- _PROBLEM STATEMENT_: What is needed is the number of lines below that contain the word "expert", with no other output.
══════════════════════════════
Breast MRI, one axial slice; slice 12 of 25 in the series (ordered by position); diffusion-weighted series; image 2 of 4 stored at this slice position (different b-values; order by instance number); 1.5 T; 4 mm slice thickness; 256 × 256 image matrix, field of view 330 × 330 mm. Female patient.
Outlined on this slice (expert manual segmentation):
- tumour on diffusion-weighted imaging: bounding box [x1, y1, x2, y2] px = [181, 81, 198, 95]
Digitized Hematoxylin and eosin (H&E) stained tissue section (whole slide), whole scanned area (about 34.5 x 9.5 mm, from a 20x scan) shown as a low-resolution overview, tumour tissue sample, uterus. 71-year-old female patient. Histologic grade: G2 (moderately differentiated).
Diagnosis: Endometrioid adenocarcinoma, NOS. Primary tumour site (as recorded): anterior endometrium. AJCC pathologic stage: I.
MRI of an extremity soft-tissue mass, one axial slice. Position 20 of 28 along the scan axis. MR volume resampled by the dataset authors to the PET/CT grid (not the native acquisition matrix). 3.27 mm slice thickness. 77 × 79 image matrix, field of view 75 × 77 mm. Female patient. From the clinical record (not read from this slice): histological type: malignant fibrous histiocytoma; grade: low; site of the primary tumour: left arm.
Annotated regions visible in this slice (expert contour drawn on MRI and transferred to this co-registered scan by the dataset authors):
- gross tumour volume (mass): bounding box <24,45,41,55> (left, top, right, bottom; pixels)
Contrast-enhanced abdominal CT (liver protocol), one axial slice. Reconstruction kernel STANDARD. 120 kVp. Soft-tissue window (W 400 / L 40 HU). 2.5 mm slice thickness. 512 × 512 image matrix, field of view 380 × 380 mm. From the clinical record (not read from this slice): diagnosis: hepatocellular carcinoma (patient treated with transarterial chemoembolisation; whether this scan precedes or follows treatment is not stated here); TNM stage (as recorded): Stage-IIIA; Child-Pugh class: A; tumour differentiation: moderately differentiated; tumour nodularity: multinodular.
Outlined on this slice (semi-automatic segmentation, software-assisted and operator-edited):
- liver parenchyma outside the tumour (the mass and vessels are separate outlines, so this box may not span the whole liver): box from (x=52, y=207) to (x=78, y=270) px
══════════════════════════════
- _FINISHED EXERCISE_: 2